Notiamo più specificamente come in questi articoli il pronome noi venga spesso accompagnato
all’attributo di nazionalità italiani, mentre al pronome loro venga invece accostato solo il nome generico immigrati. Si attua una vera e propria spersonalizzazione dell’individuo, considerato come figura astratta appartenente ad una categoria sociale o etnica. Si tende a trasmettere un messaggio ingannevole che lascia intendere che «la totalità dell’immigrazione abbia alcune caratteristiche, per esempio, la condizione di emergenza che vive una parte minoritaria dell’immigrazione tende ad essere trasferita alla totalità delle persone immigrate presenti all’interno di un paese» (De Marco, 2015:74). Il passaggio di alcune caratteristiche specifiche
«da una minoranza all’intera collettività straniera si concretizza per effetto di una semplificazione del concetto di immigrazione che risponde a scrupolose regole di costruzione della notizia» ( Cohen, 1972; Hall, 1978; Thompson, 1998; Fishman, 1978 citato in De Marco, 2015:75) che tendono a prediligere informazioni e fatti tali da attirare l’attenzione del lettore, facilitando il sedimentarsi di uno stereotipo in cui l’immigrazione viene intesa come un agglomerato indistinto di persone che arrivano sulle coste dell’Italia alla ricerca di miglior vita e di un futuro stabile.

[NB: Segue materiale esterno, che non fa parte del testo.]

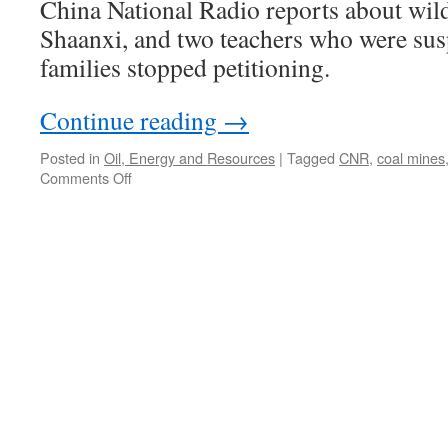
China National Radio reports about wild
Shaanxi, and two teachers who were sus
families stopped petitioning.
Continue reading
→
Posted in
Oil, Energy and Resources
|
Tagged
CNR
,
coal mines
on
Comments Off
Exposing
the
wildcat
mines
of
Hengshan
County,
Shaanxi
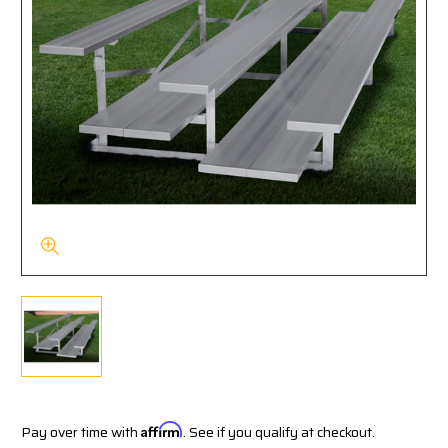
Pay over time with
Affirm
. See if you qualify at checkout.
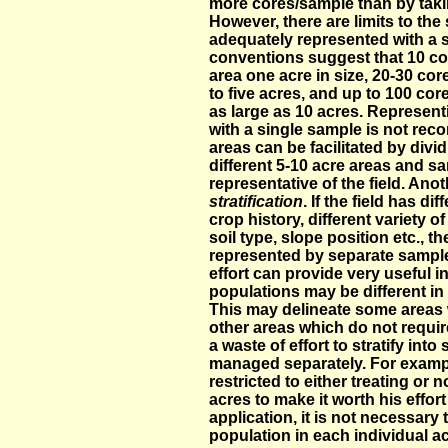
more cores/sample than by taki
However, there are limits to the 
adequately represented with a 
conventions suggest that 10 cor
area one acre in size, 20-30 co
to five acres, and up to 100 co
as large as 10 acres. Represent
with a single sample is not re
areas can be facilitated by divid
different 5-10 acre areas and s
representative of the field. Ano
stratification
. If the field has di
crop history, different variety of
soil type, slope position etc., 
represented by separate sample
effort can provide very useful
populations may be different in 
This may delineate some areas 
other areas which do not requir
a waste of effort to stratify int
managed separately. For example
restricted to either treating or 
acres to make it worth his effort
application, it is not necessar
population in each individual ac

La replicazione di notizie che denunciano l’incessante arrivo di immigrati ha contribuito a lasciar credere che la totalità della popolazione immigrata avesse alcune caratteristiche, generando confusione rispetto ai fenomeni migratori. Scrivere o Parlare di immigrati senza definire la categoria di persone a cui si fa riferimento significa realizzare un’enorme semplificazione in quanto «si collocano nello stesso tipo diverse classi di stranieri, emigrati per ragioni diverse e che nel Paese di destinazione hanno fini distinti» (De Marco, 2015:75). Secondo A. Dal Lago (1998, 1999) l’uso della parola immigrato «comporta la legittimazione scientifica del punto di vista […] della società di destinazione» (Dal Lago, 1999:17). Questo significa che «la società di destinazione osserva e definisce un fenomeno proiettando su di esse le proprie ansie e le proprie insicurezze» (De Marco, 2015:75). In questo modo, l’occultamento di alcuni aspetti e l’esaltazione di altri, internamente a ciò che viene definita una spirale del silenzio (Neumann, 2002) ha contribuito a creare una percezione distorta e un sentimento di ostilità rispetto ad un fenomeno variegato ed eterogeneo come quello dell’immigrazione (De Marco, 2015:75). L’etnia, oppure la nazionalità dei protagonisti è una delle poche caratteristiche che i giornalisti impiegano regolarmente all’interno delle notizie false per descrivere gli stranieri, una qualità che spesso compare anche nelle prime pagine dei giornali creando una correlazione esplicita tra l’immigrazione e la cronaca (De Marco, 2015). Infatti, possiamo osservare come la provenienza geografica venga collegata ai fatti narrati nel 18,6 % delle notizie, l’“essere immigrato” senza definire la nazionalità nell’11,5% dei casi. Ed infine possiamo notare come nel 49,5 % delle notizie venga messa in evidenzia l’etnia dello straniero
mentre l’immigrazione in generale risulti nel 30,1% delle notizie (Binotto, Bruno, Lai, 2012:44:45).
Riportiamo alcuni esempi di fake news da me personalmente selezionate, attingendo dal sito fact checking, Butac:
Voxnews, 2015 citato in Butac.it, 2015
Facebook, 2016 citato in Butac.it, 2016
Fattoweb, 2016 citato in Butac.it, 2017
Immigrato molesta 14enne. Il padre lo avvelena.
Cicredi, 2016 citato in Bufale.net, 2016
Voxnews, 2014 citato in Bufale.net, 2014
In un articolo di cronaca attendibile, l’esplicitazione della nazionalità dei soggetti si effettua per tutti, si opta per una funzione aggettivale, che appare più politicamente corretto (l’uomo di nazionalità italiana, il cittadino nordafricano) (Lokar, 2018).